2022
Hannelie Coetzee (b. 1971) is a Johannesburg-based visual artist. Through her relational visual arts practice, she grows new audiences by regularly working in public spaces.
Hannelie uses industry waste or obsolete archives often with unlikely partnerships to build site-specific artworks where the meaning of the artwork is also carried in the material she uses. Her artworks are sometimes permanent, but often ephemeral.
Research into the material and the context of the site is fundamental to her process. The research phase grants her the opportunity to connect to the purpose of the artwork, to connect to the people who will be with the artworks afterwards.
Hannelie’s more recent work aims to be regenerative, which engages partners and immerses viewers in the experience in order to challenge their perspectives. The work is accompanied by a film of her process to share the learning journey with a wider audience, as opposed to only exhibiting the completed artworks. Hannelie’s transdisciplinary praxis aims to bring together environmental science and society to encourage empathy for and engagement with nature.

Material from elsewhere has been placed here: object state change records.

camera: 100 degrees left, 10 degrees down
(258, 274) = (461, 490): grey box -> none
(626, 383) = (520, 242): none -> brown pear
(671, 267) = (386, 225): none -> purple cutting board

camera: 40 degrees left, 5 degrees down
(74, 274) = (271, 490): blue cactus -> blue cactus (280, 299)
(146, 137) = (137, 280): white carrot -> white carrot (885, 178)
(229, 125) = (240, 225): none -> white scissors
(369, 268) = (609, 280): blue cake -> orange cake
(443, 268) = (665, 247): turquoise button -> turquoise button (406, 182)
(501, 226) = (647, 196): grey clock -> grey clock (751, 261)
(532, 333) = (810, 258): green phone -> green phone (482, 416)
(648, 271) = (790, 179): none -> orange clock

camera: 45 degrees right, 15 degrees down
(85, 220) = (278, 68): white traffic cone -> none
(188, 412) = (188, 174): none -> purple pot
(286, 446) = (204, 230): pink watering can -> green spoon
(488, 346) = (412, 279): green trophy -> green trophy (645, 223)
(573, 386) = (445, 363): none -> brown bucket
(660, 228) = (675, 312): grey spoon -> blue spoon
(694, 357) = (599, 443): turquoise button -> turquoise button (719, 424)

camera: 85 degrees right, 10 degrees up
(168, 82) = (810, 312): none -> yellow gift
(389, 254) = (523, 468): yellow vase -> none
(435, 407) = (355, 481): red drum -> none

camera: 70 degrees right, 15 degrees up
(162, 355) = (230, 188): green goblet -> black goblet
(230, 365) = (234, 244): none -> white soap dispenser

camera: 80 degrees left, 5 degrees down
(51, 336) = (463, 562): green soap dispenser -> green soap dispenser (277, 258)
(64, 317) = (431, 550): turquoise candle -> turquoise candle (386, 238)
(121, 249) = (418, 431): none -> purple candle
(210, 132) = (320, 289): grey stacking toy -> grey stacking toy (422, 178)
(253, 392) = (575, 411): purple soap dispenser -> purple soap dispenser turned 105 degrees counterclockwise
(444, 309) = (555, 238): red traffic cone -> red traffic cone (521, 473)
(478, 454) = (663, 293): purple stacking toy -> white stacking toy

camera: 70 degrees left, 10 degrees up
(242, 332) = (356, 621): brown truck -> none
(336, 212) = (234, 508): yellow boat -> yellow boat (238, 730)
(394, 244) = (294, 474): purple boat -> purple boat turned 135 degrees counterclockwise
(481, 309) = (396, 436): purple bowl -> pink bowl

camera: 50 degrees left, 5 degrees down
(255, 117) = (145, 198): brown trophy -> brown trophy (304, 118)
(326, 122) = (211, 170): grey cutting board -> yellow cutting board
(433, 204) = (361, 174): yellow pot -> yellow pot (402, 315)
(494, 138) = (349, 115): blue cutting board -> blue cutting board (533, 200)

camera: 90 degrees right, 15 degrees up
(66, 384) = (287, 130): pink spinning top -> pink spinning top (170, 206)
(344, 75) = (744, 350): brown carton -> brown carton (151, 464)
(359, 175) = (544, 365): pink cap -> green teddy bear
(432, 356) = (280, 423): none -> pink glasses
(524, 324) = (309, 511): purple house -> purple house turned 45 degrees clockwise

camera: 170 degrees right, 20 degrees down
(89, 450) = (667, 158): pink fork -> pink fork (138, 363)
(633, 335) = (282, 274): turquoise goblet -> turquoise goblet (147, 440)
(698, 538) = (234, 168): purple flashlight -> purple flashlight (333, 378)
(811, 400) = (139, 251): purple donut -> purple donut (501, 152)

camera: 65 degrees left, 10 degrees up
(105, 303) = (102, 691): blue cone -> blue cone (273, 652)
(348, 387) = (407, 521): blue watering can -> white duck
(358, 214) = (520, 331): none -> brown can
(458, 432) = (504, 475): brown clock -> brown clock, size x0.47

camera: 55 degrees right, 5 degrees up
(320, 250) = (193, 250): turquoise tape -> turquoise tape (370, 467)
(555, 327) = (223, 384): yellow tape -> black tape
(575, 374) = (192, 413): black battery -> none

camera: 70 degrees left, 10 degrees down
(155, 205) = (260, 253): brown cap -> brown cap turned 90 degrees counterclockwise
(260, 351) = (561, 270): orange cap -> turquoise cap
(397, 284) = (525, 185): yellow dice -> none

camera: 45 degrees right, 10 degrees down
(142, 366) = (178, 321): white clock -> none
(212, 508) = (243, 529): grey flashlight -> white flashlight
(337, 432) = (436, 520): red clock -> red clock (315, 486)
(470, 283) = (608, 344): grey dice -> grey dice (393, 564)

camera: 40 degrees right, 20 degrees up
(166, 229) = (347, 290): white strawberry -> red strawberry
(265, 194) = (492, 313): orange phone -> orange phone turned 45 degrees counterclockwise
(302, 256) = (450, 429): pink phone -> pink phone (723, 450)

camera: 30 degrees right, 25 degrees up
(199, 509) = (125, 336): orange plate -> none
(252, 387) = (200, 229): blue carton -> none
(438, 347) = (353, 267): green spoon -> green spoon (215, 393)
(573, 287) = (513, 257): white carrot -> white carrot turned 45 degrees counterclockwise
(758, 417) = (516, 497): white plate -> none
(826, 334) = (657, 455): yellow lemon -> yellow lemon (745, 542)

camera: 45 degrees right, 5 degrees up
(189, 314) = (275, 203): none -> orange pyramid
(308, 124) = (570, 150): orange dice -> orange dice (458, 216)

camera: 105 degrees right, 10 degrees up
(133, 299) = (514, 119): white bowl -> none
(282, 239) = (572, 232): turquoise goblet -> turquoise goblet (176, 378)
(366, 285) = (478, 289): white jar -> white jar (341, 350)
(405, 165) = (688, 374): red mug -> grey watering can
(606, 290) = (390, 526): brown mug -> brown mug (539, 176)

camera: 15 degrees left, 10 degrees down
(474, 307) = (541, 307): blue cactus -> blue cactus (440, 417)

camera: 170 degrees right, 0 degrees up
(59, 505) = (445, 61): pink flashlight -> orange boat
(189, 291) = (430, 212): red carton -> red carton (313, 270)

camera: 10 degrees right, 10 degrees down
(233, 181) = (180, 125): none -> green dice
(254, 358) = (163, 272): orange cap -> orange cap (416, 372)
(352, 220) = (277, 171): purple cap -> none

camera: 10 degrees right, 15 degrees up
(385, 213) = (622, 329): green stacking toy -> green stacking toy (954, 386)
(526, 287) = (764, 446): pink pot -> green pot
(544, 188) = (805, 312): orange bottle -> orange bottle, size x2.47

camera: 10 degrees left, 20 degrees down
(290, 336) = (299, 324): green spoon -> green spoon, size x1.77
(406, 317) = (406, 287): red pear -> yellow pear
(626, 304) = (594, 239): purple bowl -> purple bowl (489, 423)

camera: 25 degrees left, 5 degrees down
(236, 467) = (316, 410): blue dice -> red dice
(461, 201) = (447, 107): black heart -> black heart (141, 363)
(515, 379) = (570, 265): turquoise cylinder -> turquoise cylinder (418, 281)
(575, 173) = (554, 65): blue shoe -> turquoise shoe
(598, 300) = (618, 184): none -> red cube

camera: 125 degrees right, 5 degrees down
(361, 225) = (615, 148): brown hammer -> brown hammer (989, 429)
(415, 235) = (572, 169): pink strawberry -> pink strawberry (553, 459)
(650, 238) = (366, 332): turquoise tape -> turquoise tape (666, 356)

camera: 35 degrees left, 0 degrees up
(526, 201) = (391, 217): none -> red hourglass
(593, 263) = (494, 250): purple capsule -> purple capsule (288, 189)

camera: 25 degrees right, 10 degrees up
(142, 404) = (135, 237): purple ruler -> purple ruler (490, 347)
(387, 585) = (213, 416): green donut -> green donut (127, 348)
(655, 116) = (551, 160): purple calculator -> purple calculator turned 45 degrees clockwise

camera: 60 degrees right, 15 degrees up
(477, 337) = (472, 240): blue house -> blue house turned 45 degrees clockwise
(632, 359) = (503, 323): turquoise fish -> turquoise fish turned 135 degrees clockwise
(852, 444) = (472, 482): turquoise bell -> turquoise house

She received a BTech degree in social documentary photography from the Vaal University for Technology in 1994, followed by an Advanced Diploma in Fine Arts at the University of the Witwatersrand (Wits). She worked as a photo essayist for two decades, documenting stories of change for corporate sustainability reports. She studied Social Entrepreneurship at the Gordon Institute for Business Science (GIBS), on a Rand Merchant Bank Grant in 2013. She subsequently incorporated an eco-cultural approach to more relational arts interventions. She was invited, as an artist, to do a transdisciplinary Master of Science Degree (MSc) in Global Environmental Change (GEC) in eco-cultural environmental sustainability at the Wits Animal, Plants and Environmental Science School. She is currently completing her MSc eco-art thesis on using science as a medium that connect people.